_Exercise_. Tally the lines in the material below that contain the string "current", with case counting: how many are there? Reply with the number alone.

┄┄┄┄┄┄┄┄┄┄┄┄┄┄┄┄┄┄┄┄

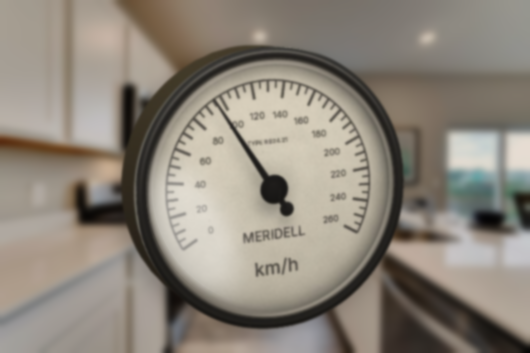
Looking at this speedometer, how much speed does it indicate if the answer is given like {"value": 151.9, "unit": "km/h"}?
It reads {"value": 95, "unit": "km/h"}
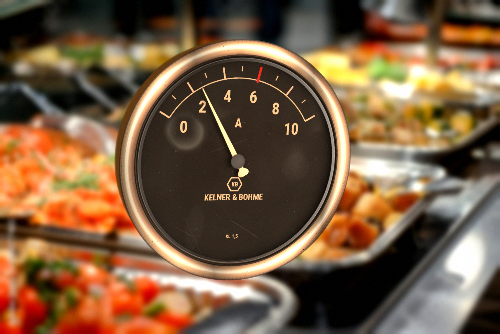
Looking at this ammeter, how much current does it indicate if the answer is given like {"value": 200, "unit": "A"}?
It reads {"value": 2.5, "unit": "A"}
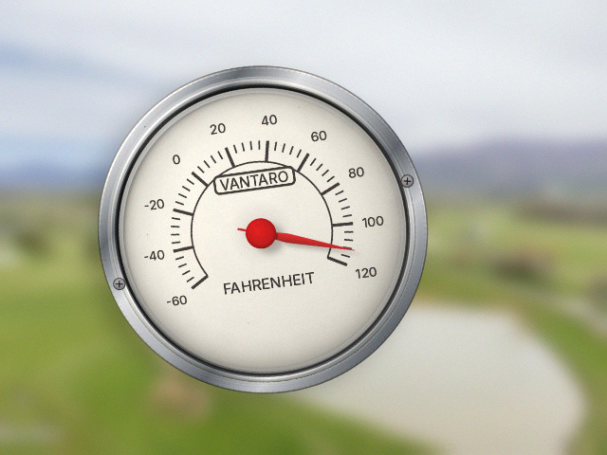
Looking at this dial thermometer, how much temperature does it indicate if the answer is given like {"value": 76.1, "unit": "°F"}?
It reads {"value": 112, "unit": "°F"}
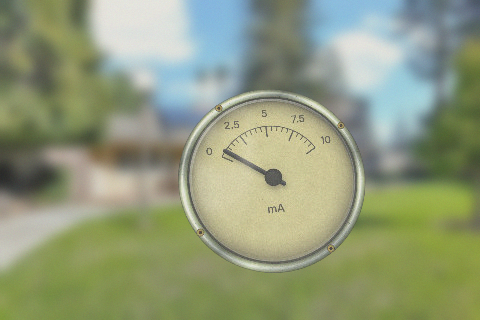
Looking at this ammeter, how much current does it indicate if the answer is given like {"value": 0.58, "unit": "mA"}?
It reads {"value": 0.5, "unit": "mA"}
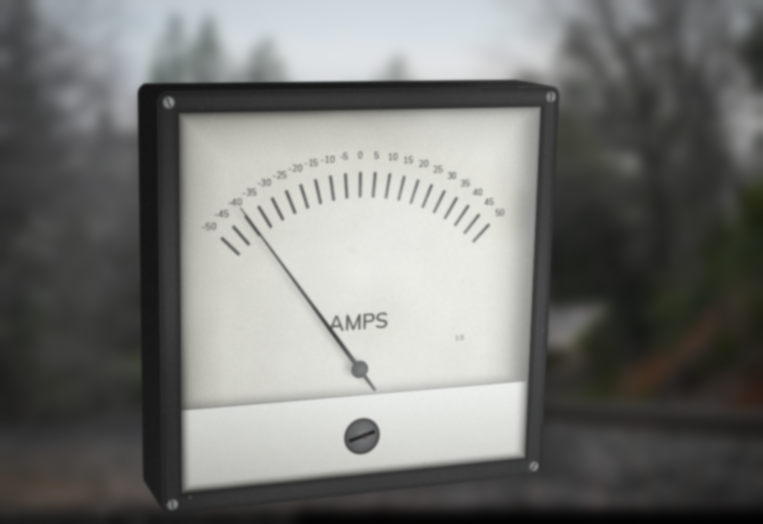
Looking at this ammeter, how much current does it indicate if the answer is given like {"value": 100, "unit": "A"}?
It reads {"value": -40, "unit": "A"}
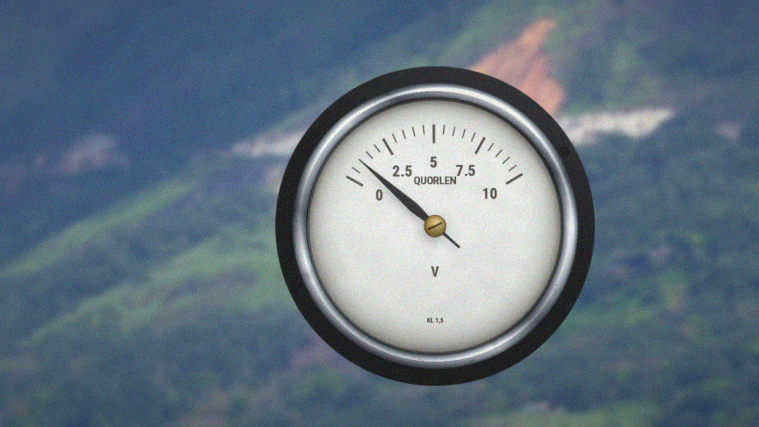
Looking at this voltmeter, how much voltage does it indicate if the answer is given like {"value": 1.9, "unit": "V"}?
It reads {"value": 1, "unit": "V"}
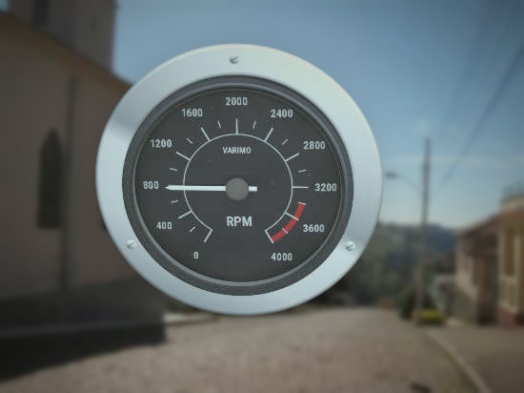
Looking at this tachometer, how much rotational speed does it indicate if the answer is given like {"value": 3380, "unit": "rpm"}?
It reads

┄┄┄┄┄┄┄┄┄┄┄┄┄┄┄┄┄┄┄┄

_Result_. 3